3. M. B, de nationalité algérienne, est entré en France en 2018. Il demande au juge des référés, statuant sur le fondement de l'article L. 521-3 du code de justice administrative, d'enjoindre au préfet de la Marne de lui délivrer un récépissé valant à la fois autorisation provisoire de séjour et autorisation d'exercice d'une activité professionnelle.

4. Aux termes de l'article R. 431-12 du code de l'entrée et du séjour des étrangers et du droit d'asile : " L'étranger admis à souscrire une demande de délivrance ou de renouvellement de titre de séjour se voit remettre un récépissé qui autorise sa présence sur le territoire pour la durée qu'il précise. Ce document est revêtu de la signature de l'agent compétent ainsi que du timbre du service chargé, en vertu de l'article R. 431-20, de l'instruction de la demande. / Le récépissé n'est pas remis au demandeur d'asile titulaire d'une attestation de demande d'asile. ".

5. Il résulte de ces dispositions que l'étranger qui n'est pas titulaire d'une attestation de demande d'asile et sollicite en préfecture la délivrance d'un titre de séjour a en principe droit, s'il a déposé un dossier complet, d'obtenir, dans un délai raisonnable, un récépissé de sa demande de titre qui vaut autorisation provisoire de séjour.

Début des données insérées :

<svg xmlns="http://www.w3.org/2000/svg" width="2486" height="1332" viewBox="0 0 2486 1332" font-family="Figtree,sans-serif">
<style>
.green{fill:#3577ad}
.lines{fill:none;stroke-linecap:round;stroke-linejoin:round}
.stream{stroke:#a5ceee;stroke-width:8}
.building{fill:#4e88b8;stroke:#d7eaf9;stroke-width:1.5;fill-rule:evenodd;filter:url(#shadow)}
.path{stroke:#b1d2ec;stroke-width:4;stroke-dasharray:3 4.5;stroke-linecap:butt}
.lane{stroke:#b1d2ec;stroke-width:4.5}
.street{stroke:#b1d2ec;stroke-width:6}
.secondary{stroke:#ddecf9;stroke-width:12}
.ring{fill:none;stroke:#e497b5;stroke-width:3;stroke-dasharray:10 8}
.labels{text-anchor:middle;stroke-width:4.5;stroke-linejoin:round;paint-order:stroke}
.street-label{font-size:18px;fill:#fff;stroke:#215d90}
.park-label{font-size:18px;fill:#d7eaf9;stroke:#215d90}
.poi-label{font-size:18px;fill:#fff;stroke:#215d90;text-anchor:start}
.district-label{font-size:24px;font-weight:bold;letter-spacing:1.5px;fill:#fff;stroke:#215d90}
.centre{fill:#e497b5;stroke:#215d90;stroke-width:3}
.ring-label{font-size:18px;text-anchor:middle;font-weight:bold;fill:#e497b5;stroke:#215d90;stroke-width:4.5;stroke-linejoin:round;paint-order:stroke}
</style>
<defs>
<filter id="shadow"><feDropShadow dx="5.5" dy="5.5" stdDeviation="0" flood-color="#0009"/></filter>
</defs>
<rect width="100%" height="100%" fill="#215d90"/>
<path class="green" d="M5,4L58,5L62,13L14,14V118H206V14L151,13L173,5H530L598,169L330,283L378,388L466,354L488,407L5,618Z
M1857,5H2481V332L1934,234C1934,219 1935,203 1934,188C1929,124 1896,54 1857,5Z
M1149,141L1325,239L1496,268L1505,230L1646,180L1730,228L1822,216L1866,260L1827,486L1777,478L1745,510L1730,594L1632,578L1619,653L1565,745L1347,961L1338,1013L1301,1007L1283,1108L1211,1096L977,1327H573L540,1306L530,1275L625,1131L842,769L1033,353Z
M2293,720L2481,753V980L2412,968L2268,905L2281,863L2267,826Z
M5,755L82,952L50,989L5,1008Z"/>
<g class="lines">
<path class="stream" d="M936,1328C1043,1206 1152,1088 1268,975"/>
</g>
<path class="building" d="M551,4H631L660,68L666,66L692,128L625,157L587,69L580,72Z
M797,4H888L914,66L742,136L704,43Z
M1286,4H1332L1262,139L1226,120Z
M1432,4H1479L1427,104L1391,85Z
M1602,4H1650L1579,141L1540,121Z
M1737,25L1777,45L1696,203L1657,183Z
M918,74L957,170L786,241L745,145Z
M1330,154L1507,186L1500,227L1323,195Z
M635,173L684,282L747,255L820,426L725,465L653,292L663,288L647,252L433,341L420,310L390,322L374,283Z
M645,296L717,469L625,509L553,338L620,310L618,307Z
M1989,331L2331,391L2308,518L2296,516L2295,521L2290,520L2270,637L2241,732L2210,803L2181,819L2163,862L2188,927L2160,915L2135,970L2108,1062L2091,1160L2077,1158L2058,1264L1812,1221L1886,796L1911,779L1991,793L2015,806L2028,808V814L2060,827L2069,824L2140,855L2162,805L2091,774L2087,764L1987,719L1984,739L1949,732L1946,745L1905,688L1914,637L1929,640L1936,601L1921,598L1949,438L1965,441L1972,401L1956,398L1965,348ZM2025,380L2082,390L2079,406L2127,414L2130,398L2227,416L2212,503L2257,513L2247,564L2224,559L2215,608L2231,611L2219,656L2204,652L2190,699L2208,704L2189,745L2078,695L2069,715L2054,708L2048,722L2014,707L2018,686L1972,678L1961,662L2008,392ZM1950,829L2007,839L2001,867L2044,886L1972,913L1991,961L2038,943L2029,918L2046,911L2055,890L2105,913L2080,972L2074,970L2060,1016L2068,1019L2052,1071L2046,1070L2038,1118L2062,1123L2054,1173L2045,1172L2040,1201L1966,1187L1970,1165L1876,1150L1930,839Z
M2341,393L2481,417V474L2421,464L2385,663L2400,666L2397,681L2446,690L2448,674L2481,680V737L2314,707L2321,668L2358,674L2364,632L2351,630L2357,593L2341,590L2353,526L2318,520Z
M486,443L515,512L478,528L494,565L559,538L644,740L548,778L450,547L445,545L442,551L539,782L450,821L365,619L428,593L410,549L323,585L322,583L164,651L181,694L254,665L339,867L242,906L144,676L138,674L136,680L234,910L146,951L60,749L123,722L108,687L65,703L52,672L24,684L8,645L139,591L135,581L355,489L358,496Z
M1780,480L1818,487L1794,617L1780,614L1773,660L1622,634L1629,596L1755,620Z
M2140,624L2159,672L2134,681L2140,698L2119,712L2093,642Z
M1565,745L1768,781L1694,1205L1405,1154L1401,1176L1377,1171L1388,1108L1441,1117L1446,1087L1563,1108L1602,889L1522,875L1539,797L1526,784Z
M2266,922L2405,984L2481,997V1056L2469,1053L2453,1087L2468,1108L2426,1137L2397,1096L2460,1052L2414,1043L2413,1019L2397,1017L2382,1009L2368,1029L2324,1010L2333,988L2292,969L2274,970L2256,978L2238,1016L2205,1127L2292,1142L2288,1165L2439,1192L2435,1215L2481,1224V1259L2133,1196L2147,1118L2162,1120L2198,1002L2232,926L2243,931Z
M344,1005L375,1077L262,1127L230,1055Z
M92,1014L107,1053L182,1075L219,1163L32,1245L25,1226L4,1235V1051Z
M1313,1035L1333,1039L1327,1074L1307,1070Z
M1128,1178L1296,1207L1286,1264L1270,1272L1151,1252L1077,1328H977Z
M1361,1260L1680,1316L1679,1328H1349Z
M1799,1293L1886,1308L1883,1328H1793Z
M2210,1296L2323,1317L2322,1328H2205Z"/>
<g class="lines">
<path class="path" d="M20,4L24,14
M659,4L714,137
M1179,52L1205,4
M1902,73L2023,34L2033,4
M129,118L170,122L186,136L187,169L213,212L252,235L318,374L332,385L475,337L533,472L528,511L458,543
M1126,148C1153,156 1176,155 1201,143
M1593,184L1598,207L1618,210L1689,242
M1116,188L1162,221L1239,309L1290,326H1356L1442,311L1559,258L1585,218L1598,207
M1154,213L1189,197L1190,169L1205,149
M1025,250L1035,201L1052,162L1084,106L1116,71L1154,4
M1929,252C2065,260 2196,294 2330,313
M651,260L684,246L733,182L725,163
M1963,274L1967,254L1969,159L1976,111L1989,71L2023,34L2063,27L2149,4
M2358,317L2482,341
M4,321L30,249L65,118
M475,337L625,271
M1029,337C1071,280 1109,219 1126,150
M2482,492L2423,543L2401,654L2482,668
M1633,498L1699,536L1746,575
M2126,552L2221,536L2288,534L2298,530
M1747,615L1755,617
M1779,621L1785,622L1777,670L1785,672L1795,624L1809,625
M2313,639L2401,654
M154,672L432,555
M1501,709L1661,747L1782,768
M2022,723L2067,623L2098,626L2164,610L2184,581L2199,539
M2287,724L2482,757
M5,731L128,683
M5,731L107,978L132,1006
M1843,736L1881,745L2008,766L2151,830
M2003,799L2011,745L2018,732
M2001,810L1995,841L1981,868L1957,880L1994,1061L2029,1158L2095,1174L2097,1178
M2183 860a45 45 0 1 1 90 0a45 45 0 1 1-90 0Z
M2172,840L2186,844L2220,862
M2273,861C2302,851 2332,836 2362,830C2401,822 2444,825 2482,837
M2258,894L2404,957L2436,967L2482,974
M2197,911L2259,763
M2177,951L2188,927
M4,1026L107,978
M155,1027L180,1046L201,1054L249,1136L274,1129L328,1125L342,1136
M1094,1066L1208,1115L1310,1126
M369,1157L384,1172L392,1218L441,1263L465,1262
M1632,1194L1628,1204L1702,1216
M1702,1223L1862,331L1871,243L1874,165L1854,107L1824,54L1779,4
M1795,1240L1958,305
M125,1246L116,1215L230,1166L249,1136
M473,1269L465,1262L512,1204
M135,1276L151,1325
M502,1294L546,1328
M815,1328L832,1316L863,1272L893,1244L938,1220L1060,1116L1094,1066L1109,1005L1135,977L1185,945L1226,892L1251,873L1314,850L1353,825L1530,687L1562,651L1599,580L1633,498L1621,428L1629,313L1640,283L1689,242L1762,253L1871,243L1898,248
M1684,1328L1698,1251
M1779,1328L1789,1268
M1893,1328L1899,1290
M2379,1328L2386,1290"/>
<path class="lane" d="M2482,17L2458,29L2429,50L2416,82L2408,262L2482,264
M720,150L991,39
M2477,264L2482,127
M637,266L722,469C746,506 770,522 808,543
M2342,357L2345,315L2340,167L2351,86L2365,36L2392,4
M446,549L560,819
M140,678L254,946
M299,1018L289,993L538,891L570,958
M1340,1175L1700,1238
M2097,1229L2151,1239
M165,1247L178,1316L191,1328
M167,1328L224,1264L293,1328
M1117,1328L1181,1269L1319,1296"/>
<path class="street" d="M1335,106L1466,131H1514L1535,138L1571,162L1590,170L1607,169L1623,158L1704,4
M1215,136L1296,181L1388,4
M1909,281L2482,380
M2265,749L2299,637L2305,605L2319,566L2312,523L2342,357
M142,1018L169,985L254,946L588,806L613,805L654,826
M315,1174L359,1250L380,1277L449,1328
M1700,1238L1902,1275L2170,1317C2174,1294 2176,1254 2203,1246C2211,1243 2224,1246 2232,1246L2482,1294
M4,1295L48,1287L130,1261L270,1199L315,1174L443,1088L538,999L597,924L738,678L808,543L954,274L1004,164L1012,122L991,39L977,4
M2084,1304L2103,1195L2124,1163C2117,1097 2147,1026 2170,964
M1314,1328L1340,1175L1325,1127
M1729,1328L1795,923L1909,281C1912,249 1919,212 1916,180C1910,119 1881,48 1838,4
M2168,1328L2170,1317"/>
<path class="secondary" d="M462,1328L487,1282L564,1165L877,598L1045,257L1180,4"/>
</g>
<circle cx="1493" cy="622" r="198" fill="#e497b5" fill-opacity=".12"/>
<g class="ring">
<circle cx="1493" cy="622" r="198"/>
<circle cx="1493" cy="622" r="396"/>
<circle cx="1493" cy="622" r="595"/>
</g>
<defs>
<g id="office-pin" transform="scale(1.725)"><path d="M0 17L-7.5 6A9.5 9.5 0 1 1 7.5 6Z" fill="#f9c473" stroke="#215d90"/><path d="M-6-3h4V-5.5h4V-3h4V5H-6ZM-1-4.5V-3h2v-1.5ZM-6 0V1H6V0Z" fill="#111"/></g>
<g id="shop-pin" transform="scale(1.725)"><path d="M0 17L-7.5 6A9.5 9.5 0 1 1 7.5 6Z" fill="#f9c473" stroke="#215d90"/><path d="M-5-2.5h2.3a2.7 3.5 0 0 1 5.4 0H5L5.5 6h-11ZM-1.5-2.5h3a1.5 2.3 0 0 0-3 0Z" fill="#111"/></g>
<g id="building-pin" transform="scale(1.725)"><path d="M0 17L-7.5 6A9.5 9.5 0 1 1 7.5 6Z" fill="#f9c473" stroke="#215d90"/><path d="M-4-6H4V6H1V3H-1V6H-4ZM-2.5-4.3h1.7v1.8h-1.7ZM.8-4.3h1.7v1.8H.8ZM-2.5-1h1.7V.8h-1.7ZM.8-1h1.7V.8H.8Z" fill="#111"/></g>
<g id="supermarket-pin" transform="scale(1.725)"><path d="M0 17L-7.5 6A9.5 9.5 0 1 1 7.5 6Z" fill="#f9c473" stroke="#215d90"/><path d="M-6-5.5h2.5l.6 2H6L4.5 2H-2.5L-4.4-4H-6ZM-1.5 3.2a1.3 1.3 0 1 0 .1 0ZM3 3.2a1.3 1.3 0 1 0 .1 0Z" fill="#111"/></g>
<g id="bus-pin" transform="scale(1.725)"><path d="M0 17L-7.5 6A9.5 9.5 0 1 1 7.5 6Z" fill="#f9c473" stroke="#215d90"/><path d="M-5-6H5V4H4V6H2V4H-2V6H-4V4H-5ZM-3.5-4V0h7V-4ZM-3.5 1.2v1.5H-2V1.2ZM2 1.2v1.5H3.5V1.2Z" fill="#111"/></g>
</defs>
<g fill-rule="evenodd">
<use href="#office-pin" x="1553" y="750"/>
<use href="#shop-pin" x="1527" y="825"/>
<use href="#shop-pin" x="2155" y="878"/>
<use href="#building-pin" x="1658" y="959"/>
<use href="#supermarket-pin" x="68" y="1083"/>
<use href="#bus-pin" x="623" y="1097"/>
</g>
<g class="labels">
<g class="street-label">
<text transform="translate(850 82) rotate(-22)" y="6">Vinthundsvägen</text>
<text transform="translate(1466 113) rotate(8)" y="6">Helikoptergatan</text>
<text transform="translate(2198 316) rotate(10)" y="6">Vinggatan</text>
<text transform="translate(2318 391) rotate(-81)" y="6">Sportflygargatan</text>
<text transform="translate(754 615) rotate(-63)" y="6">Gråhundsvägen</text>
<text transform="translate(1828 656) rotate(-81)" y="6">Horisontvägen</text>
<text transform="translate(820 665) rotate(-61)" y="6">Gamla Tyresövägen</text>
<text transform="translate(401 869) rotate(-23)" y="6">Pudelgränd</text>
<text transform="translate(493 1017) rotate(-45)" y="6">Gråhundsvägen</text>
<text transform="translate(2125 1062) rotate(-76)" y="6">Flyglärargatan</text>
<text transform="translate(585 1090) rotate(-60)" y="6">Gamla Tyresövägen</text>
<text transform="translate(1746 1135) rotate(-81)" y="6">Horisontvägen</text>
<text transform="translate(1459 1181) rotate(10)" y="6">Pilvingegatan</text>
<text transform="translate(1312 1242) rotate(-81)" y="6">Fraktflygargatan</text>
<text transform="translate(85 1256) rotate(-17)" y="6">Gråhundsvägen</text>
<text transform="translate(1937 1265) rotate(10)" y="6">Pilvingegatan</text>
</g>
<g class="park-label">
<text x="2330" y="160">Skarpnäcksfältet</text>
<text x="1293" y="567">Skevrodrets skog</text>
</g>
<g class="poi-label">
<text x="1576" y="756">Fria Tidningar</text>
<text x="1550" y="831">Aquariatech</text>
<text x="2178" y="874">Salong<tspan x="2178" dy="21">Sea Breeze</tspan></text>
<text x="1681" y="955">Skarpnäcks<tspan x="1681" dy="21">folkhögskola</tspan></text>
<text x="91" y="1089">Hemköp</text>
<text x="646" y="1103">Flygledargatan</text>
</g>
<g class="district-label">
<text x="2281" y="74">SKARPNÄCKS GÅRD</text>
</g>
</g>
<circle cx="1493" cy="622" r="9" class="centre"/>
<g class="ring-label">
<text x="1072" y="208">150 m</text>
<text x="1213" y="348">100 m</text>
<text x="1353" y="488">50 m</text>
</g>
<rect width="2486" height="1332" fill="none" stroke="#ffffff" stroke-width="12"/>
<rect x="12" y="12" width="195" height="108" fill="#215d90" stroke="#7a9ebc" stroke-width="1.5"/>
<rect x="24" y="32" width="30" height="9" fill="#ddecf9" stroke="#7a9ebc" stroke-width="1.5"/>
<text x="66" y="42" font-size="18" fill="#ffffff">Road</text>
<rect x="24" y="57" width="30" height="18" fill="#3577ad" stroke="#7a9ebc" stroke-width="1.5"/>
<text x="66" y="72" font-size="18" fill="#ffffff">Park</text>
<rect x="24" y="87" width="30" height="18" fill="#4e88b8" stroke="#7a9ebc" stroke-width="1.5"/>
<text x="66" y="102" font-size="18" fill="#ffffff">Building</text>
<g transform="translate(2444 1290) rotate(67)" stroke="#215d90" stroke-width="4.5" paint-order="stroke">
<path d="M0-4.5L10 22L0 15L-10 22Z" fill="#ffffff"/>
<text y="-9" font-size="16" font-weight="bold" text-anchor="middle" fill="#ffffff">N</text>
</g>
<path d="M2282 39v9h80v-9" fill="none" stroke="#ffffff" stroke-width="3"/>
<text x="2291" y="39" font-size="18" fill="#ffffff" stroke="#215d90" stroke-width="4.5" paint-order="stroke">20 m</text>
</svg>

6. Il résulte de l'instruction que M. B a déposé auprès des services de la préfecture de la Marne, le 17 mars 2025, une demande de certificat de résidence portant la mention " salarié " sur le fondement de l'accord franco-algérien du 27 décembre 1968. M. B soutient sans être contredit que son dossier est complet. Par suite, M. B a droit d'obtenir un récépissé de sa demande de titre. L'administration, de son côté, ne fait état d'aucune difficulté particulière quant à l'enregistrement de la demande de l'intéressé. Dans ces conditions, en n'ayant toujours pas délivré de récépissé près de trois mois après le dépôt du dossier complet, l'administration doit ici être regardée comme ayant dépassé le délai raisonnable qui lui était imparti pour procéder à une telle délivrance. La mesure sollicitée présente un caractère utile, eu égard d'une part au droit pour l'intéressé d'obtenir un récépissé valant autorisation provisoire de séjour et d'autre part à la circonstance que celui-ci ne peut en l'espèce être obtenu d'une autre façon qu'en s'adressant au juge des référés. Elle ne fait obstacle à l'exécution d'aucune décision administrative, et ne se heurte en l'espèce à aucune contestation sérieuse. Enfin, ladite mesure est justifiée par l'urgence, l'employeur de M. B, auprès de qui il exerce depuis près de trois ans en qualité d'ouvrier du bâtiment, ayant suspendu sa collaboration avec lui depuis le 16 avril 2025, jusqu'à ce qu'il régularise sa situation administrative. Dans ces conditions, il y a lieu d'enjoindre au préfet de la Marne de délivrer à M. B un récépissé valant à la fois autorisation provisoire de séjour et autorisation d'exercice d'une activité professionnelle, eu égard au certificat de résidence ici demandé à titre principal. Un délai de cinq jours lui sera imparti pour ce faire.

7. Il y a lieu, dans les circonstances de l'espèce, de mettre à la charge de l'Etat la somme de 1 200 euros au titre des frais exposés par M. B et non compris dans les dépens.

O R D O N N E :

Article 1er : Il est enjoint au préfet de la Marne de délivrer à M. B un récépissé valant à la fois autorisation provisoire de séjour et autorisation d'exercice d'une activité professionnelle, dans un délai de cinq jours à compter de la notification de la présente ordonnance.

Article 2 : L'Etat versera à M. B une somme de 1 200 euros au titre de l'article L. 761-1 du code de justice administrative.

Article 3 : La présente ordonnance sera notifiée à M. A B et au ministre de l'intérieur.

Copie en sera adressée pour information au préfet de la Marne.

Fait à Châlons-en-Champagne, le 16 juin 2025.

Le juge des référés,

signé

B. C

La République mande et ordonne au ministre de l'intérieur en ce qui le concerne ou à tous commissaires de justice à ce requis en ce qui concerne les voies de droit commun contre les parties privées, de pourvoir à l'exécution de la présente décision.